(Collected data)
◆ ◆ ◆ ◆ ◆
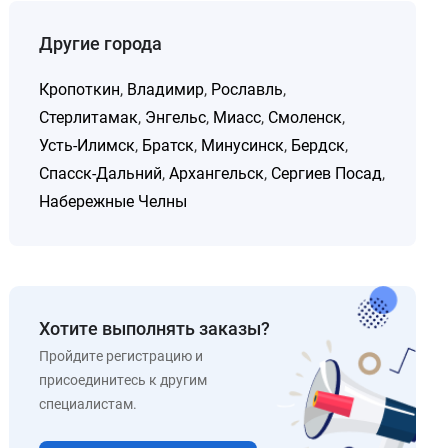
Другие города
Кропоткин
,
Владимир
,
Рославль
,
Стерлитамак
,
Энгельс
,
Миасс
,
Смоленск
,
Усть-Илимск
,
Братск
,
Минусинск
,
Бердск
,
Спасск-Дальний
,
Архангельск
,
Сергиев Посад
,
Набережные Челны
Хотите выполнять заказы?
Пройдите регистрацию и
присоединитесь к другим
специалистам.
◆ ◆ ◆ ◆ ◆
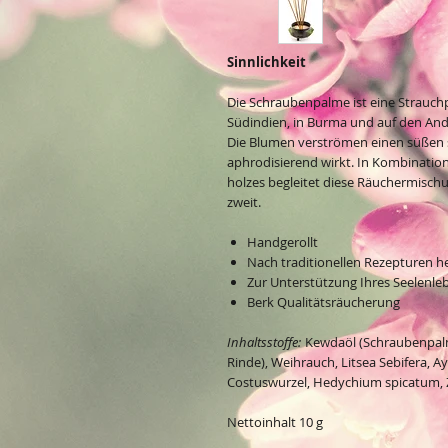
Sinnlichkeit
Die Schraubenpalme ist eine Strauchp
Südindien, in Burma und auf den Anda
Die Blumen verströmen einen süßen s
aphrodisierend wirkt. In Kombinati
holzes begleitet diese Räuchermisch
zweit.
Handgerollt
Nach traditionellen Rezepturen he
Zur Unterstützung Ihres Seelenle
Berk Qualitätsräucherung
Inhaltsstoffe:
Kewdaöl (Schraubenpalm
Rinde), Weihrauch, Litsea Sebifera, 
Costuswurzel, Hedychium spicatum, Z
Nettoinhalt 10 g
◆ ◆ ◆ ◆ ◆
• JOB:
Reproduce, character for character, only the lines of the preceding data that start at the line with "Другие города" and end at the line with "специалистам.", both included.

• COMPLETED TASK:
Другие города
Кропоткин
,
Владимир
,
Рославль
,
Стерлитамак
,
Энгельс
,
Миасс
,
Смоленск
,
Усть-Илимск
,
Братск
,
Минусинск
,
Бердск
,
Спасск-Дальний
,
Архангельск
,
Сергиев Посад
,
Набережные Челны
Хотите выполнять заказы?
Пройдите регистрацию и
присоединитесь к другим
специалистам.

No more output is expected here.